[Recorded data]

:::

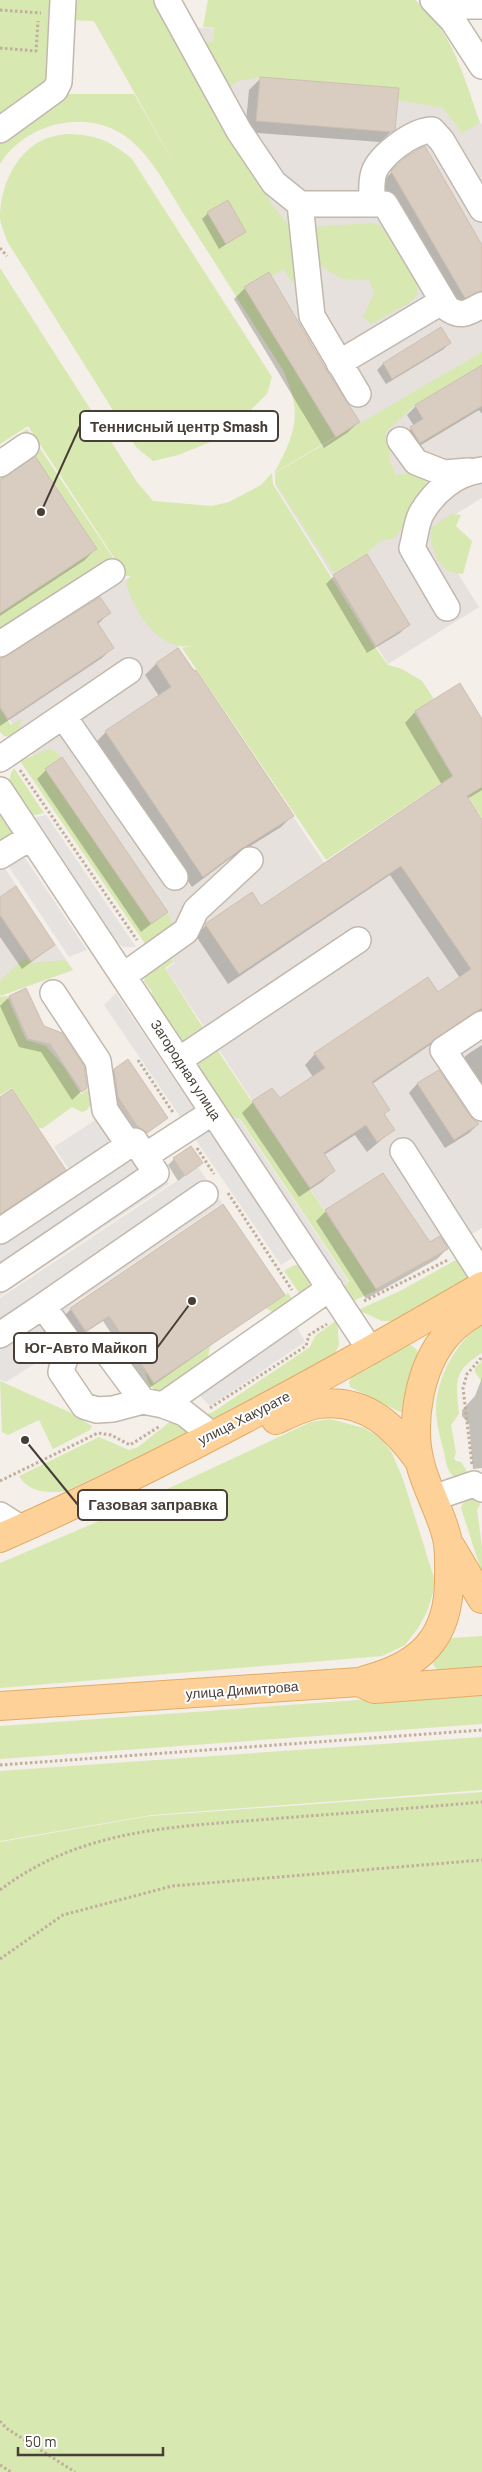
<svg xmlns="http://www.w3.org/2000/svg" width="482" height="2472" font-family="Barlow,sans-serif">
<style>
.industrial{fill:#e6e1dd}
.green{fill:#d7e8b1}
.parking{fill:#e5e2e0}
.shadow{fill:#0003}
.building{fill:#d9ccc1;stroke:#d0bfb1}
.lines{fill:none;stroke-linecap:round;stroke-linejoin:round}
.minor-casing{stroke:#c2b8ae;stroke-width:28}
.major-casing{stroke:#e3ab67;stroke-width:30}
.path{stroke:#c1ae9c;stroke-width:3;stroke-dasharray:2.5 2.5;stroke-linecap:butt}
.minor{stroke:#fff;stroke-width:25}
.major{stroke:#fdd198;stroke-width:28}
.labels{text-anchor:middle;stroke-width:4;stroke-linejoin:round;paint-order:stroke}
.street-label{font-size:14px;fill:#473e37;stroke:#fff}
.leader{fill:none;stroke:#473e37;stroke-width:2}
.callout-dot{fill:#473e37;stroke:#fff;stroke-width:2}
.callout{fill:#fff;stroke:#473e37;stroke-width:2}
.callout-label{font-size:15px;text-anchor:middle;font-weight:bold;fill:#473e37}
</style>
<rect width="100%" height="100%" fill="#f4efe8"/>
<!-- industrial -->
<path class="industrial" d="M 94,21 L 430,42 L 482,125 L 482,498 L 430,530 L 479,607 L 388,664 L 275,485 L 275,473 L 336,438 L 245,286 Z
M 131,576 L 325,864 L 482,821 L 482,1228 L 376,1289 L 166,969 L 175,963 L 0,706 L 0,660 Z
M 0,861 L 73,970 L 0,996 Z"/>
<!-- green -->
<path class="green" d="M 0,0 L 54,0 L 49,74 L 45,88 L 0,121 Z
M 70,0 L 162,0 L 271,203 L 294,232 L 299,275 L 292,283 L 284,269 L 272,276 L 269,272 L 244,286 L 335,437 L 274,473 C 296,433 303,413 283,370 C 250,319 218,267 185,216 C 169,191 153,158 129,139 C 89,107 26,122 0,164 L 0,135 L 64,94 L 134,94 L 178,170 L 94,21 L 69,20 Z
M 208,0 L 415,0 C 452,29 465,80 480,123 L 462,133 L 443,108 L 398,100 L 398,88 L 260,77 L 238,81 L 223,92 L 196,42 L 214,42 L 214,28 L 203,27 Z
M 67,134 C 97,135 109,140 132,159 L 272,377 L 267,394 L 223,437 L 178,455 L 153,461 L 136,447 L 7,241 C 5,234 1,226 0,218 C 0,187 16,151 45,139 C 52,136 60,135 67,134 Z
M 370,223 L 380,225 L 387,234 L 417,285 L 418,294 L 409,303 L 371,324 L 363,317 L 374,293 L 369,280 L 342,279 L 319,265 L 314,227 Z
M 0,268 L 137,482 L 153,501 L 212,506 L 229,502 L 261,485 L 272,473 L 273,484 L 374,646 L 388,665 L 402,669 L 422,681 L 434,699 L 414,712 L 452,776 L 326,860 L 182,648 L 212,643 C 203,644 189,648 180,646 C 151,640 134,609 126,583 L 130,576 L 126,576 L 28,426 L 0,444 Z
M 482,352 L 482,365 L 415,405 L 385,433 L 391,447 L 389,460 L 396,475 L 416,472 L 426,481 L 419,502 L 395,538 L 380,541 L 367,553 L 334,573 L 276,484 L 275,473 Z
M 27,429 L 126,577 L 0,658 L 0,447 Z
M 451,514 L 461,515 L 456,526 L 472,541 L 463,574 C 459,574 454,573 451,572 C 436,565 429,543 431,528 Z
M 0,709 L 11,725 L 21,719 L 20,729 L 11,737 L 4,736 L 0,732 Z
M 48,749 L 55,751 L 61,757 L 45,769 L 167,912 L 174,927 L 146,945 L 20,761 Z
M 14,768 L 44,813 L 31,816 C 19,801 1,788 14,768 Z
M 482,787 L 482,818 L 468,796 Z
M 0,810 L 13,830 L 13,837 L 0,848 Z
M 168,955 L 174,962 L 165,968 L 207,1034 L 183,1047 L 149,1002 L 152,992 L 144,981 L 147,969 Z
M 24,958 L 33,963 L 65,960 L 73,970 L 0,996 L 0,981 Z
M 7,996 L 26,1040 L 46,1046 L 64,1067 L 81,1094 L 88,1089 L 93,1101 L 87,1110 L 82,1112 L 72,1107 L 43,1128 L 39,1128 L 12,1088 L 0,1095 L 0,997 Z
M 216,1048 L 377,1290 L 351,1302 L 344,1292 L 344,1286 L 349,1281 L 240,1119 L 223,1115 L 194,1068 L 197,1060 Z
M 463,1256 L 468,1272 L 467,1284 L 395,1321 L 382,1321 L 358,1310 L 400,1291 Z
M 294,1265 L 303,1265 C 309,1278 314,1285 302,1297 L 284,1271 Z
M 288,1293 L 295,1303 L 274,1313 L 266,1308 Z
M 337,1320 L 339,1345 L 333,1357 L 216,1418 L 200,1417 L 213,1412 L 310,1347 L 315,1336 Z
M 482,1325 L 482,1353 C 452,1372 456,1382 459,1414 L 451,1425 L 456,1453 L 454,1458 L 456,1461 L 461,1462 L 467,1471 L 458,1478 C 447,1475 446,1462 444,1452 C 440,1437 436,1423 436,1407 C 437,1377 457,1340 482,1325 Z
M 405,1345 L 411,1345 L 417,1350 L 418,1355 L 403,1411 L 400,1412 L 350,1387 L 349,1382 L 351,1377 Z
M 210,1346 L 207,1362 L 168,1389 L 155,1391 L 148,1382 L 145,1371 L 154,1384 Z
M 482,1361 L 482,1382 L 475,1372 L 475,1368 Z
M 0,1381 L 69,1412 L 92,1426 L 90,1430 L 53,1449 L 39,1420 L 8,1435 L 2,1432 Z
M 330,1419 L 364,1428 L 381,1438 L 392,1453 L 403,1479 L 434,1578 L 435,1586 L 427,1612 L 418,1628 L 405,1645 L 382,1656 L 0,1688 L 0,1563 L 90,1525 L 311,1422 Z
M 171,1421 L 178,1422 L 191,1433 L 66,1491 C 48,1493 29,1493 19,1476 L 99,1437 L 129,1450 L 138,1447 Z
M 472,1496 L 482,1500 L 477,1510 L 482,1546 L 482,1573 L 461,1508 L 464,1500 Z
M 482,1636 L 482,1670 L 441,1673 L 433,1665 L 435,1658 L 451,1638 Z
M 482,1691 L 482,1724 L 0,1759 L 0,1726 Z
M 482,1737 L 482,1790 L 152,1815 L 0,1841 L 0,1771 Z
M 482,1792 L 482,2472 L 0,2472 L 0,1842 L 150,1816 Z"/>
<!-- parking -->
<path class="parking" d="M 46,815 L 136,947 L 124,947 L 115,942 L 31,818 Z
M 21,852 L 87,950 L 69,957 L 5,861 Z
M 116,993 L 294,1257 L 281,1265 L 104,1005 Z
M 103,1115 L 121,1141 L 72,1174 L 54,1147 Z
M 231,1116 L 239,1119 L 348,1281 L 344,1286 Z
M 137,1151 L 151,1172 L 0,1273 L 0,1241 Z
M 198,1167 L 222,1203 L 69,1307 L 85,1332 L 6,1382 L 0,1380 L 0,1298 Z
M 163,1176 L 169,1184 L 0,1296 L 0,1284 Z
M 297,1327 L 305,1342 L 210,1406 L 199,1395 Z"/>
<!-- shadow -->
<path class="shadow" d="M 260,79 L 394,129 L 380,142 L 245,132 L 249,90 Z
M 406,158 L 482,248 L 482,298 L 453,308 L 381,183 Z
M 208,213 L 245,232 L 219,249 L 202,219 Z
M 245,288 L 359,422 L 347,433 L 324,448 L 234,299 Z
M 441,329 L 450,342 L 444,349 L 386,384 L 377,370 L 383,364 Z
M 482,367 L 482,414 L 479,410 L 411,451 L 402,437 L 414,426 L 407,415 L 416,406 Z
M 0,481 L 95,549 L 85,560 L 0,616 Z
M 334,576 L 408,625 L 400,633 L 367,653 L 326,584 Z
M 109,613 L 97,625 L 112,648 L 102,658 L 0,726 L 0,661 Z
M 178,650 L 292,816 L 281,827 L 228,860 L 192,887 L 95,743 L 106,732 L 159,696 L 145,675 L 156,664 Z
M 460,685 L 482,721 L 482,790 L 467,799 L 482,822 L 482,1010 L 372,1084 L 383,1115 L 393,1130 L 367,1152 L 355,1135 L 324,1155 L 334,1170 L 323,1181 L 299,1197 L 242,1113 L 253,1102 L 272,1089 L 279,1100 L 313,1077 L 305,1065 L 315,1054 L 438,994 L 460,978 L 390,875 L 228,984 L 196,936 L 206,925 L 261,908 L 442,785 L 405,723 L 415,712 Z
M 46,770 L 166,912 L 141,932 L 37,779 Z
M 0,899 L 54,945 L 22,969 L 0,937 Z
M 26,990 L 43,1027 L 86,1087 L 72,1100 L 41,1052 L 19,1047 L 0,1006 L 9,997 Z
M 482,1045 L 482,1106 L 457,1064 L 468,1054 Z
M 114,1070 L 166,1118 L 140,1138 L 112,1103 L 108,1076 Z
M 438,1071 L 469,1117 L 478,1124 L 469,1133 L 445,1148 L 409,1093 L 417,1084 Z
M 0,1098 L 64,1170 L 53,1181 L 0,1216 Z
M 174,1159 L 201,1163 L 178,1181 L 168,1165 Z
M 326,1211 L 430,1244 L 447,1249 L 437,1259 L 366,1299 L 316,1221 Z
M 283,1295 L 148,1389 L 103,1321 L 80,1336 L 65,1315 L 71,1309 Z
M 482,1378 L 482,1468 L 473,1469 L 469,1424 L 462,1416 L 462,1410 L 475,1396 Z"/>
<!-- building -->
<path class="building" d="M 260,77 L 399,88 L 395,130 L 392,132 L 256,121 Z
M 425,146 L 482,245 L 482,291 L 465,298 L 391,171 L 406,157 Z
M 228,200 L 246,232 L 226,244 L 207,212 Z
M 269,272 L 327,371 L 360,422 L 336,437 L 244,287 Z
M 441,327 L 451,343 L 392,379 L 383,363 Z
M 482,365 L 482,406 L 420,443 L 410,427 L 423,419 L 415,405 Z
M 35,456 L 97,549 L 0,613 L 0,480 Z
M 367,554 L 410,625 L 376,646 L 333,575 Z
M 100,597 L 111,613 L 97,622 L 114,648 L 8,719 L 0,707 L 0,659 Z
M 178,648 L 194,671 L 196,670 L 294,816 L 241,849 L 203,877 L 105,731 L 171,687 L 156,663 Z
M 460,683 L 482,719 L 482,787 L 467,796 L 482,820 L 482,1008 L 372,1082 L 390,1110 L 384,1114 L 395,1130 L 377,1142 L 366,1125 L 324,1153 L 335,1171 L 310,1188 L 252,1101 L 272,1088 L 280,1098 L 325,1068 L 314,1053 L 428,977 L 438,992 L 471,969 L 401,866 L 239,974 L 205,924 L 252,892 L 261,906 L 453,776 L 415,711 Z
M 62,757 L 168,912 L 151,924 L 45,769 Z
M 16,886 L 55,945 L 31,961 L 0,915 L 0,897 Z
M 26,988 L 44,1026 L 62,1033 L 84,1066 L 87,1088 L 82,1092 L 50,1044 L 28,1039 L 9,996 Z
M 128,1059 L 168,1118 L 147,1133 L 138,1127 L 118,1097 L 114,1069 Z
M 439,1070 L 470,1116 L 479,1124 L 454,1140 L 417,1083 Z
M 12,1089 L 66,1170 L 0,1214 L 0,1097 Z
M 191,1146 L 203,1163 L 185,1176 L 173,1158 Z
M 383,1173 L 430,1242 L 440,1236 L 448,1249 L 376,1289 L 325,1210 Z
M 223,1204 L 285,1295 L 154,1383 L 109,1316 L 86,1331 L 70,1308 Z"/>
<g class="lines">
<defs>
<path id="minor" d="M 167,0 L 239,131 L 274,183 L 300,204 L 385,204 L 447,308 C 461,318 468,313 482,305
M 433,0 L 453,21 L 482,66
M 443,0 L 460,6 L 482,6
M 0,130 L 55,90 L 59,82 L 63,0
M 300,204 L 312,316 L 358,394
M 372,204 C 372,195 371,185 373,176 C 376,157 414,130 432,130 L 442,141 L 482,209
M 339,363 L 443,301
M 400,440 L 416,462 L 444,473 L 469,471
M 0,464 L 26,446
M 447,608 L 412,548 C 415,538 416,524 421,514 C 434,491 456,473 482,470
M 0,644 L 112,572
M 63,716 L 175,877
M 0,759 L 129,671
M 0,790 L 371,1351
M 0,856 L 31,837
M 123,976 L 186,931 L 196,910 L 250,860
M 53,993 L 98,1061 L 105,1110 L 129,1145
M 482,1024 L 443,1050 L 482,1108
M 179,1060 L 358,940
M 403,1151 L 482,1275
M 145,1156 L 213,1112
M 0,1231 L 135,1141 L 156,1173 L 0,1279
M 0,1335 L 43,1306
M 73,1348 L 43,1306 L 205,1194
M 143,1401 L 103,1347 C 79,1343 66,1346 61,1372 L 84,1406 L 97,1410 L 113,1409 L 143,1401 L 163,1405 L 330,1288
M 163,1405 L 184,1413 L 212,1435
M 433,1498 L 474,1484 L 482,1489
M 0,1515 L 22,1529"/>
<path id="major" d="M 276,1420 C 289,1414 304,1406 319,1404 C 366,1398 395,1427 420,1462
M 0,1538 C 166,1465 326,1377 482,1286
M 451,1547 L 482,1599
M 365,1680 C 420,1666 449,1638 449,1580 C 449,1567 450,1551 447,1538 C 441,1512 426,1488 420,1463 C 410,1423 419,1368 446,1336 C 456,1324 469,1316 482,1308
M 0,1706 L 359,1682 L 374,1689 L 482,1681"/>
</defs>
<!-- minor casing -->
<use href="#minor" class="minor-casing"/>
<!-- major casing -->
<use href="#major" class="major-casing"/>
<!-- path -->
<path class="path" d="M 0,10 L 41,13
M 0,48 L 36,51 L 38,21
M 0,248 L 7,256
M 20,770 L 137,940
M 138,1060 L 174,1114
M 197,1148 L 214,1174
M 228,1193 L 292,1290
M 364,1301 L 448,1260
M 210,1408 L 306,1346 L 309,1335 L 327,1324
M 472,1464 L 463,1388 L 467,1374 L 482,1357
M 0,1481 L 98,1433 L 111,1435 L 130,1445 L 160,1426
M 0,1765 L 482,1730
M 0,1890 C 84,1826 181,1827 282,1818 C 348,1813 415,1808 482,1802
M 0,1959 L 63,1915 L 172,1886 L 482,1860
M 0,2421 L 6,2428 L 75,2472
M 0,2465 L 11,2472"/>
<!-- minor -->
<use href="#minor" class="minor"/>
<!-- major -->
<use href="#major" class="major"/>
</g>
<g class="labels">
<!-- street labels -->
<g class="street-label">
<text transform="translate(186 1070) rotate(57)" y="5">Загородная улица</text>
<text transform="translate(244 1418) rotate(-27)" y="5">улица Хакурате</text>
<text transform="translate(242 1690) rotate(-4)" y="5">улица Димитрова</text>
</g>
</g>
<!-- callouts -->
<path class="leader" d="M41 512L80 426M192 1301L157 1348M25 1440L78 1505"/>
<g class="callout-dot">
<circle cx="41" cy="512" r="5"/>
<circle cx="192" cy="1301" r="5"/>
<circle cx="25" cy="1440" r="5"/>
</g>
<g class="callout">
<rect x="80" y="411" width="198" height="30" rx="5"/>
<rect x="14" y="1333" width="143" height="30" rx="5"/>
<rect x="78" y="1490" width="149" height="30" rx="5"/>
</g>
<g class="callout-label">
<text x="179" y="432">Теннисный центр Smash</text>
<text x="86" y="1353">Юг-Авто Майкоп</text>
<text x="153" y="1510">Газовая заправка</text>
</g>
<!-- scale -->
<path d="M18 2447v8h145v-8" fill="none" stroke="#473e37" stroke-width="2.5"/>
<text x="25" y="2447" font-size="15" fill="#473e37" stroke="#ffffff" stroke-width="4" paint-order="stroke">50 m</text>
</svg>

:::

TASK DETAILS:
Go through the entries above and report each line with the string "lines" in it.

TASK RESULT:
.lines{fill:none;stroke-linecap:round;stroke-linejoin:round}
<g class="lines">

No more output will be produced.